4. Electroendosmosis (EEO)

Electroendosmosis (EEO) is one of the most important characteristics to consider when choosing an agarose to meet your electrophoretic needs. EEO is the movement of non-charged molecules through a medium toward the cathode during electrophoresis. If agarose is the medium, ions such as ester sulfate and pyruvate groups impart a net negative charge to the agarose. Though the gel itself cannot move, counter-ions and water associated with the sulfate and pyruvate groups move toward the cathode. As water migrates with the counter-ions, neutral molecules, which normally would not migrate, are pulled along with the water. This movement of molecules towards the cathode is known to slow the separation of DNA, so the lower the EEO, the faster DNA will migrate. In most electrophoretic procedures, EEO is an unwelcome side-effect. Just as the mobility of a charged molecule is a direct function of the voltage gradient, so is EEO. Additionally, lower EEO helps improve the resolution of DNA and RNA as their migration is determined only by their size, not by their charge.

How to measure EEO

Uncharged molecules are used to measure EEO, materials such as urea, dextran, sucrose, and deoxyribose are typically employed. Blue dextran is frequently used because it can be directly visualized.

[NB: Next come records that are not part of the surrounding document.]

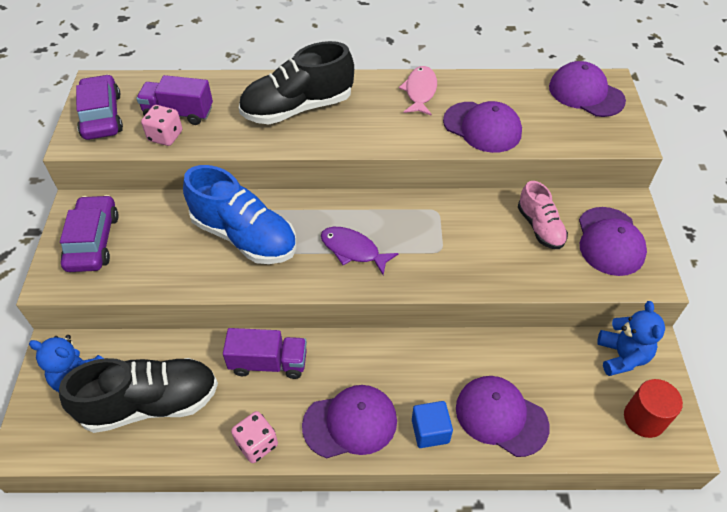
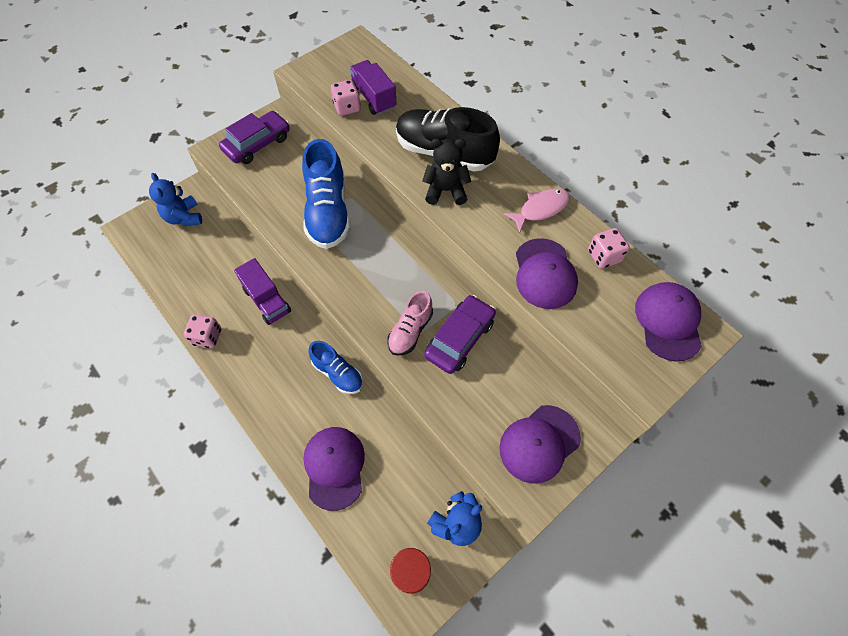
camera: 50 degrees right, 10 degrees up
(102, 116) = (333, 66): purple car -> purple car (460, 338)
(150, 403) = (193, 263): black shoe -> none
(339, 131) = (445, 191): none -> black teddy bear
(350, 423) = (259, 377): purple cap -> none
(353, 250) = (371, 279): purple fish -> none
(406, 353) = (338, 373): none -> blue shoe
(430, 431) = (289, 429): blue cube -> none
(499, 88) = (604, 256): none -> pink dice
(540, 227) = (505, 383): pink shoe -> pink shoe (410, 331)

EEO is measured by subjecting a mixture of dextran and albumin to electrophoresis, then visualizing them, and measuring their respective distances from the origin. The amount of EEO (-Mr) is calculated by dividing the migration distance of the neutral dextran (OD) by the sum of the migration distances of the dextran and the albumin (OD + OA).

-Mr = OD/(OD + OA)

Type of Agarose      -Mr range (Relative Migration Distance)

Low EEO                  0.09-0.13

Medium EEO             0.16-0.19

High EEO                  ~0.20

 

Applications of Agarose Gel Electrophoresis

Agarose Gel Electrophoresis can be used for relative sizing of DNA, RNA and high molecular weight proteins. Agarose gel has the advantages that the gel is easily poured and it does not denature the samples. The samples can also be recovered. The disadvantages are that gels can melt during electrophoresis and different forms of genetic material may run in unpredictable forms.

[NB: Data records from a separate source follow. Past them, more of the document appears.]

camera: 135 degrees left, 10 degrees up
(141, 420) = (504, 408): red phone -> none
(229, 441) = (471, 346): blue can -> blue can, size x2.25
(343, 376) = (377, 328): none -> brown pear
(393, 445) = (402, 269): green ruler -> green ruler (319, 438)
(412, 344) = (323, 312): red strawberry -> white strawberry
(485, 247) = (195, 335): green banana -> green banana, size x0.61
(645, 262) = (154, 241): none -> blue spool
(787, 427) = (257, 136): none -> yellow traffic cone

Factors affecting migration

The most important factor is the length of the DNA molecule, smaller molecules travel farther. But conformation of the DNA molecule is also a factor. To avoid this problem linear molecules are usually separated, usually DNA fragments from a restriction digest, linear DNA PCR products, or RNAs. Increasing the agarose concentration of a gel reduces the migration speed and enables separation of smaller DNA molecules. The higher the voltage, the faster the DNA moves. The voltage is limited by the fact that the gel heats up and ultimately causes it to melt. High voltages 9>5-8V/cm) also decrease the resolution. Different conformations of a DNA plasmid that has not been cut with a restriction enzyme will move with different speeds (slowest to fastest: nicked or open circular, linearized, or supercoiled plasmid).

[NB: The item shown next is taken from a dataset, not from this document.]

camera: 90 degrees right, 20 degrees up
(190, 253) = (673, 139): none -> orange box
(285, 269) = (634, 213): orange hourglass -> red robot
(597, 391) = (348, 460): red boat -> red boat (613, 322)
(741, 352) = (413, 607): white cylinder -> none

Percent Agarose and Resolution Limits

Agarose gel electrophoresis can be used for the separation of DNA fragments ranging from 50 base pairs to several megabases. The distance between DNA bands of a given length is determined by the percent agarose in the gel. In general, lower concentrations of agarose are better for larger molecules because they result in greater separation between bands that are close in size. The disadvantage of higher concentrations is the long run times. Optionally, high percentage agarose gels can be run with pulsed field electrophoresis (PFE). Most agarose gels are made with between 0.7-2% agarose dissolved in electrophoresis buffer. Up to 3% can be used for separating very tiny fragments. Low percentage gels are very weak and may break when you try to lift them. High percentage gels are often brittle and do not set evenly. 1% gels are common for many applications.

Recommended Usage (TBE)

Concentration   Molecular Weight

1%                       500bp-10kb

1.2%                    350bp-7kb

1.5%                    250bp-2kb

DNA Ladders

Unknown DNA samples are typically run on the same gel with a “DNA ladder.” A ladder is a sample of DNA where the sizes of the bands are known. Direct comparison can be made between the known fragments and the unknown sample to determine the approximate size of the unknown DNA.